* [Work required]: Print out the data below in full, exactly as written.

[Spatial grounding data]
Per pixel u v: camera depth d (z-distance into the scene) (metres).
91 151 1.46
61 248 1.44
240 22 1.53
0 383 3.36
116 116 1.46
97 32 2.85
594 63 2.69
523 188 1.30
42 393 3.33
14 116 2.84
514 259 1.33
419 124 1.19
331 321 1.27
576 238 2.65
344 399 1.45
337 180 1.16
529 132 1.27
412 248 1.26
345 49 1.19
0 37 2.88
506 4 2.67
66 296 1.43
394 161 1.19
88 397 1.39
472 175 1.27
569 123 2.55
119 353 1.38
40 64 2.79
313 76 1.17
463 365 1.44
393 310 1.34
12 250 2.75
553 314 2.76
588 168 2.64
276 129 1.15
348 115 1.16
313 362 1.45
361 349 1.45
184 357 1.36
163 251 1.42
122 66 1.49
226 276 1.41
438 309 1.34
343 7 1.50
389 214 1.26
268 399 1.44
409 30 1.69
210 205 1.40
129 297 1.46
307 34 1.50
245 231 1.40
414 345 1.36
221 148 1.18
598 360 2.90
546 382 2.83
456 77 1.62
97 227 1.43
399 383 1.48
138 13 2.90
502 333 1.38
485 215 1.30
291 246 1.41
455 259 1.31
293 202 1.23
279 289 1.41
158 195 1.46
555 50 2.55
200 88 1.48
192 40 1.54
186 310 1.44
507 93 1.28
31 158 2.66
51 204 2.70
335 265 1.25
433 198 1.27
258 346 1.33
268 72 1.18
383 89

* [Response to this task]:
Per pixel u v: camera depth d (z-distance into the scene) (metres).
91 151 1.46
61 248 1.44
240 22 1.53
0 383 3.36
116 116 1.46
97 32 2.85
594 63 2.69
523 188 1.30
42 393 3.33
14 116 2.84
514 259 1.33
419 124 1.19
331 321 1.27
576 238 2.65
344 399 1.45
337 180 1.16
529 132 1.27
412 248 1.26
345 49 1.19
0 37 2.88
506 4 2.67
66 296 1.43
394 161 1.19
88 397 1.39
472 175 1.27
569 123 2.55
119 353 1.38
40 64 2.79
313 76 1.17
463 365 1.44
393 310 1.34
12 250 2.75
553 314 2.76
588 168 2.64
276 129 1.15
348 115 1.16
313 362 1.45
361 349 1.45
184 357 1.36
163 251 1.42
122 66 1.49
226 276 1.41
438 309 1.34
343 7 1.50
389 214 1.26
268 399 1.44
409 30 1.69
210 205 1.40
129 297 1.46
307 34 1.50
245 231 1.40
414 345 1.36
221 148 1.18
598 360 2.90
546 382 2.83
456 77 1.62
97 227 1.43
399 383 1.48
138 13 2.90
502 333 1.38
485 215 1.30
291 246 1.41
455 259 1.31
293 202 1.23
279 289 1.41
158 195 1.46
555 50 2.55
200 88 1.48
192 40 1.54
186 310 1.44
507 93 1.28
31 158 2.66
51 204 2.70
335 265 1.25
433 198 1.27
258 346 1.33
268 72 1.18
383 89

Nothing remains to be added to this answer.